ÉNONCÉ — Réécrivez plus brièvement, s'il vous plaît, le paragraphe de l'extrait ci-dessous qui commence par « Suite aux deux rencontres », en conservant ses faits principaux.

PASSAGE EXTRAIT —

Suite aux deux rencontres, le week-end du 10-11 février dernier, avec les responsables de mouvements de jeunes à Curepipe et à Rose-Hill, les premières d’une longue série, Mgr Maurice Piat a bienveillamment accepté de présenter sa vision de la «pastorale des jeunes» aux lecteurs de La Vie Catholique.
On parle beaucoup de pastorale. Que veut dire au juste le mot «pastorale» ?
Ce mot vient de «pasteur» ou berger. S’engager dans la pastorale des jeunes, c’est donc s’engager à être berger pour les jeunes, ou plus exactement à être «bon berger» pour eux, à l’exemple de Jésus.
Et c’est quoi être «bon berger» ?

DONNÉES FOURNIES —

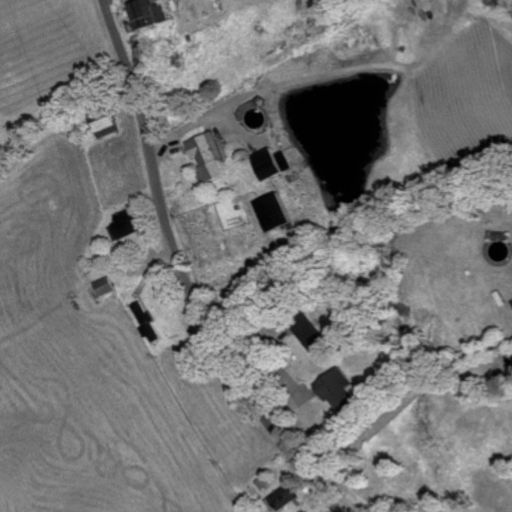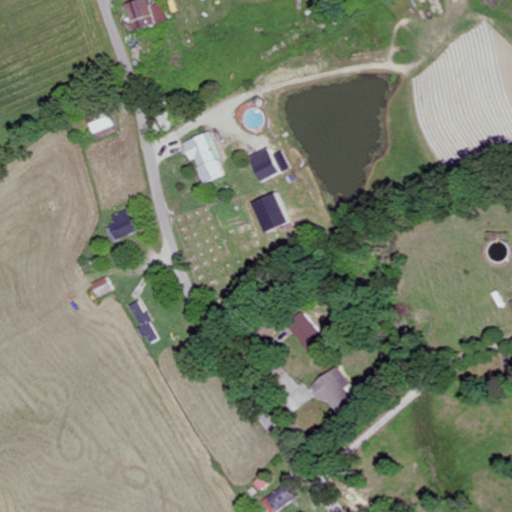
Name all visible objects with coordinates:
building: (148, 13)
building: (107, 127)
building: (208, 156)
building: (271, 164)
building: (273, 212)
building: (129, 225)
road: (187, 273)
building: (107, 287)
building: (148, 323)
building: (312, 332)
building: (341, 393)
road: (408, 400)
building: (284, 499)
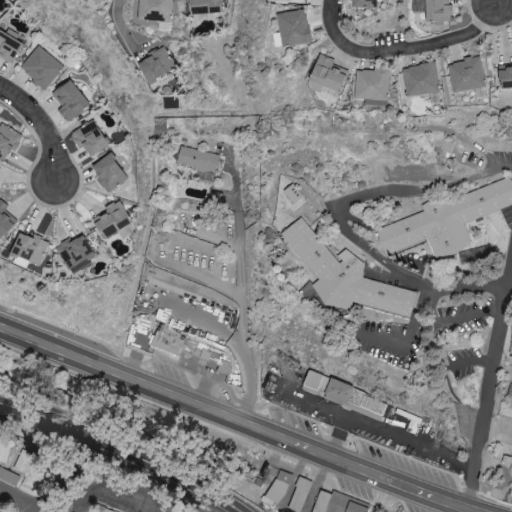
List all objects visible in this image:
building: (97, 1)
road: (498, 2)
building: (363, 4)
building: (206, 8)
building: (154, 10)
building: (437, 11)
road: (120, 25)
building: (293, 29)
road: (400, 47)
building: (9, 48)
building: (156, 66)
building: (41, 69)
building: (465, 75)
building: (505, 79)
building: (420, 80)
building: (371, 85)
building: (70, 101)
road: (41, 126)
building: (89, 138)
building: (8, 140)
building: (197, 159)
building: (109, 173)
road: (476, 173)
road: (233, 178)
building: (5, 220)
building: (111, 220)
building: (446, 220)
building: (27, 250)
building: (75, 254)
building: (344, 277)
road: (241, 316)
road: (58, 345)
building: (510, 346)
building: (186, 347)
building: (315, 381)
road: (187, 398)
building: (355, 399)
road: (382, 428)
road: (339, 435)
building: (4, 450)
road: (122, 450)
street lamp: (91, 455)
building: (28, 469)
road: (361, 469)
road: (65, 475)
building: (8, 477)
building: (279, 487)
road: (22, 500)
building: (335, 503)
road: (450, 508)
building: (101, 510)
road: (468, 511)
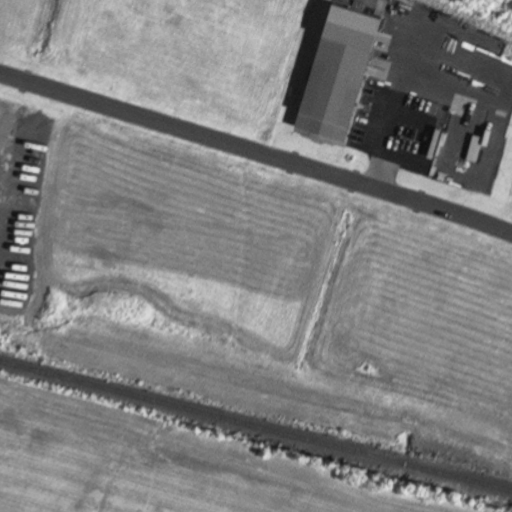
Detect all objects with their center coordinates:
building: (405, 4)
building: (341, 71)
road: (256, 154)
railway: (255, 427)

RÉSULTAT OBTENU — Après deux rencontres le week-end des 10 et 11 février avec les responsables de mouvements de jeunes à Curepipe et à Rose-Hill, premières d'une longue série, Mgr Maurice Piat a accepté de présenter aux lecteurs de La Vie Catholique sa vision de la « pastorale des jeunes ».